Requirement:
Rewrite part of the text on ciliochoroidal detachment: start at the words "Ciliochoroidal detachment in" and stop after "mature cataract, respectively.", changing "cycloplegics" to "cycloplegic agents".

Page excerpt:
---*---
Ciliochoroidal detachment in all patients was treated with topical steroids (0.1% dexamethasone phosphate every 6 h to every hour) and cycloplegics (cyclopentolate 1% 3 times/day); 3 patients (37.5%) received additional oral steroids. All patients were managed conservatively, and none required surgical intervention. The mean time to full resolution of the detachment was 4.3 ± 5.01 months. With the exclusion of patient 1 in whom the duration of ciliary body detachment was abnormally prolonged, the mean time of treatment with ciliochoroidal detachment drops was 2.7 ± 2.48 months. None of the patients experienced complications related to ciliary body detachment. Patients 1 and 6 had decreased visual acuity at the last follow-up which was attributed to endophthalmitis and mature cataract, respectively.
Discussion
This is the first prospective study to assess the prevalence of ciliary body detachment in patients with choroidal detachment following glaucoma surgery. We found that ciliary body detachment coexisted with choroidal detachment in all patients.
In the normal eye, the suprachoroidal space is essentially nonexistent owing to the close apposition of the highly vascular and permeable choroid to the sclera [13]. In pathologic circumstances, due to disruption of ocular fluid dynamics, fluids can accumulate in this potential space. Low IOP after glaucoma surgery is the most common causative factor of serous choroidal effusions, which are composed of transudate fluids that build up as a consequence of increased transmural pressure across the capillaries [14,15,16]. Although overfiltration in the immediate postoperative period may explain the choroidal detachment, another possible contributing factor is impaired aqueous humor production, previously described to occur following glaucoma surgery. This may be due to antimetabolite toxicity to the ciliary body, postoperative inflammation, and/or iatrogenic cyclodialysis cleft formation [10, 17, 18]. Nonetheless, we theorize that not only did these factors facilitate the ciliary body shutdown, they also led to detachment of the ciliary body itself. While optical coherence tomography may be used for ciliary body imaging, the gold standard is UBM, which was used in our study [19, 20]. Our finding of concurrent ciliary body detachment in all cases of choroidal detachment sheds more light on the pathophysiology of the disease and the vicious cycle that transpires after choroidal detachment occurs. As the ciliary processes are the main site of aqueous humor production [13], ciliary body detachment may have an added detrimental effect on aqueous production and may thereby play an important role in postoperative hypotony.
---*---
Extracted entries:
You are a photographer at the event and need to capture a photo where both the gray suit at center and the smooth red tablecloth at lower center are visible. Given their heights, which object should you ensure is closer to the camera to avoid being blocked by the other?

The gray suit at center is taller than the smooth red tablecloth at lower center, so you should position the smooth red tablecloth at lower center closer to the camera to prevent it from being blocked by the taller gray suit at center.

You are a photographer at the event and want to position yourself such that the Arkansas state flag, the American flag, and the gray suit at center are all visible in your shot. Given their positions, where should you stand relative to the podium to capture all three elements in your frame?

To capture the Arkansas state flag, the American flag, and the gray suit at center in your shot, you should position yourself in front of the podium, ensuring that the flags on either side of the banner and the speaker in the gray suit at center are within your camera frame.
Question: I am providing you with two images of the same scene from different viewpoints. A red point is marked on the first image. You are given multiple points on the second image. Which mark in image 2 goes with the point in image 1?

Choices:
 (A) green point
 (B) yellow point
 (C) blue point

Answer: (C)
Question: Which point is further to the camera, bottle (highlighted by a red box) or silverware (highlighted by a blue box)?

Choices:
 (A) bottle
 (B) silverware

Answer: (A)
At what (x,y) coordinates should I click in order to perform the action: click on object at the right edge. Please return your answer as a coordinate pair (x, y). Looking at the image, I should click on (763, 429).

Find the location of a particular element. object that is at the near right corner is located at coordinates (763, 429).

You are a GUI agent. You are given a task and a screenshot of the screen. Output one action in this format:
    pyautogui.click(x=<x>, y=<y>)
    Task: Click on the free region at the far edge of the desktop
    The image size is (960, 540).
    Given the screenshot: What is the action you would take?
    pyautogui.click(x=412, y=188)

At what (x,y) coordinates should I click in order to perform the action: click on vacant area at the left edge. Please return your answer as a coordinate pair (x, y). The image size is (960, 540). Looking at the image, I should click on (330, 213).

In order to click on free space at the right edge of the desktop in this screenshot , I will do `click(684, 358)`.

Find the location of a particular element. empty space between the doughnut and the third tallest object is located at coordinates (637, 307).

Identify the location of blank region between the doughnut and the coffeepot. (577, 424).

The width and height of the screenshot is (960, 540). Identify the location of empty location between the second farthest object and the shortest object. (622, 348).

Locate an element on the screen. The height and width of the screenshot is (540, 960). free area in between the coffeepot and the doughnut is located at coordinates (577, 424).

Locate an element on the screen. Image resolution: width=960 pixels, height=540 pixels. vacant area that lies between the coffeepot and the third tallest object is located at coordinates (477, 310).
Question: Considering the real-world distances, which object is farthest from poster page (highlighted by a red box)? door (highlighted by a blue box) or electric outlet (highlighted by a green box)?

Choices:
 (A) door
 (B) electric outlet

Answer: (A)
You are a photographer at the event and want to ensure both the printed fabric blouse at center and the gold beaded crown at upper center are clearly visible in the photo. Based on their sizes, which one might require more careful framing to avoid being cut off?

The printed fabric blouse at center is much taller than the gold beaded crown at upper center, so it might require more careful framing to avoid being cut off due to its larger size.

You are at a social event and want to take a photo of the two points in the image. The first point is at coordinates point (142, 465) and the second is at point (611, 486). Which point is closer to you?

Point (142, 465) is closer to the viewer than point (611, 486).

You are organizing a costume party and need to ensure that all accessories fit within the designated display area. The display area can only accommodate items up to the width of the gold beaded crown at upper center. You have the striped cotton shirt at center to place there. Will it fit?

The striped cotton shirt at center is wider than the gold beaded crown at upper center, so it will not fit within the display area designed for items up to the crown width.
---*---
Result for this task:
Ciliochoroidal detachment in all patients was treated with topical steroids (0.1% dexamethasone phosphate every 6 h to every hour) and cycloplegic agents (cyclopentolate 1% 3 times/day); 3 patients (37.5%) received additional oral steroids. All patients were managed conservatively, and none required surgical intervention. The mean time to full resolution of the detachment was 4.3 ± 5.01 months. With the exclusion of patient 1 in whom the duration of ciliary body detachment was abnormally prolonged, the mean time of treatment with ciliochoroidal detachment drops was 2.7 ± 2.48 months. None of the patients experienced complications related to ciliary body detachment. Patients 1 and 6 had decreased visual acuity at the last follow-up which was attributed to endophthalmitis and mature cataract, respectively.